Synopsis
Will Patton is the owner of the Black Pelican, a road house where he will tolerate no nonsense, and particularly no drug dealing. This doesn’t please local slimeball Jake Busey, and when Patton refuses to sell, Busey (through dirty fighting, of course) beats Patton to within an inch of his life. Patton’s nephew is Johnathon Schaech, undercover DEA agent, and he arrives in the boondocks to take over the bar and set things straight.
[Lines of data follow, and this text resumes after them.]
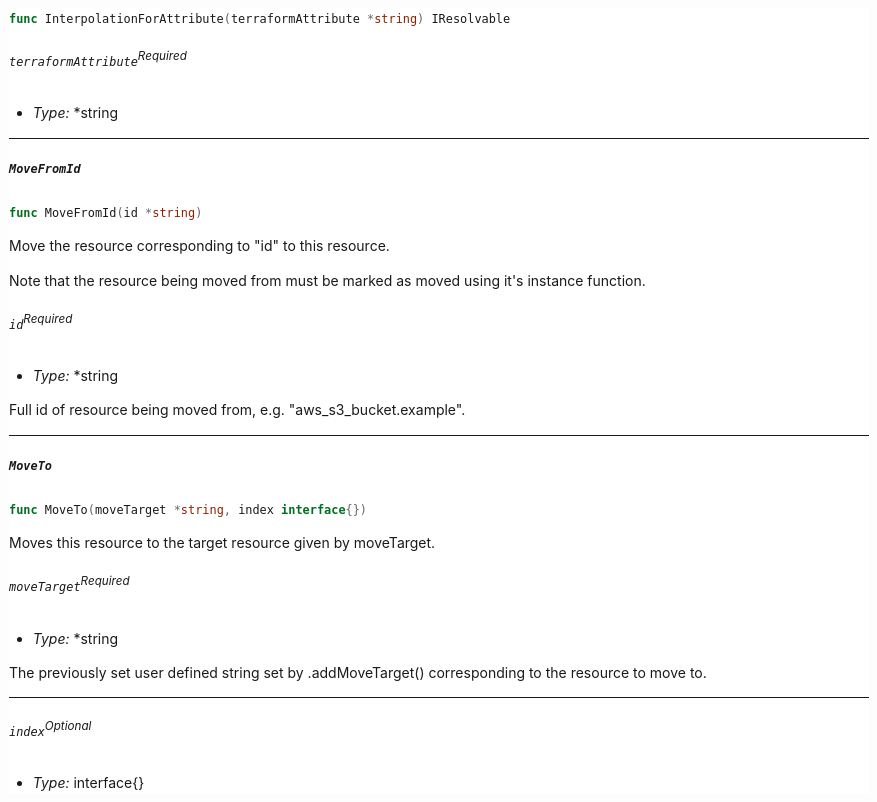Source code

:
 ```go
func InterpolationForAttribute(terraformAttribute *string) IResolvable
```

###### `terraformAttribute`<sup>Required</sup> <a name="terraformAttribute" id="@cdktf/provider-spotinst.oceanAws.OceanAws.interpolationForAttribute.parameter.terraformAttribute"></a>

- *Type:* *string

---

##### `MoveFromId` <a name="MoveFromId" id="@cdktf/provider-spotinst.oceanAws.OceanAws.moveFromId"></a>

```go
func MoveFromId(id *string)
```

Move the resource corresponding to "id" to this resource.

Note that the resource being moved from must be marked as moved using it's instance function.

###### `id`<sup>Required</sup> <a name="id" id="@cdktf/provider-spotinst.oceanAws.OceanAws.moveFromId.parameter.id"></a>

- *Type:* *string

Full id of resource being moved from, e.g. "aws_s3_bucket.example".

---

##### `MoveTo` <a name="MoveTo" id="@cdktf/provider-spotinst.oceanAws.OceanAws.moveTo"></a>

```go
func MoveTo(moveTarget *string, index interface{})
```

Moves this resource to the target resource given by moveTarget.

###### `moveTarget`<sup>Required</sup> <a name="moveTarget" id="@cdktf/provider-spotinst.oceanAws.OceanAws.moveTo.parameter.moveTarget"></a>

- *Type:* *string

The previously set user defined string set by .addMoveTarget() corresponding to the resource to move to.

---

###### `index`<sup>Optional</sup> <a name="index" id="@cdktf/provider-spotinst.oceanAws.OceanAws.moveTo.parameter.index"></a>

- *Type:* interface{}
B-movie checklist: opening fight scene (check), cop… in a strip club (check), a snarling Busey (Senior or Junior, it matters not) as a villain (check). DTV Sequel addendum: pointless going through of the motions to little or no interest (check).
Audio
Though the film might feel tired and tiresome, the audio is very engaging, and quite funny in its wild enthusiasm for the violence. Each time a fist connects, the sound effect is positively explosive. Those can’t be fists: they’re meat sledgehammers. The environmental effects are pretty strong, too, as is the score, and the volume is cranked to 11, which is exactly as it should be.
Video
Pretty darn nice transfer we have here. The colours, contrasts and blacks are all first-rate. The many scenes set at night or inside dark bars are never murky, and never bleached, either. The flesh tones are fine, and the reds are superb. The grain is very slight, and the image is nicely sharp. Barring some artifacting in a few red-lit scenes, this is just about as good as it gets for this kind of release.
Special Features
Nothing beyond some trailers.
Closing Thoughts
Seventeen years after the original, here comes the sequel. Why? Is it to coincide with the special edition of the original, or is the re-release meant to coincide with this? A mystery.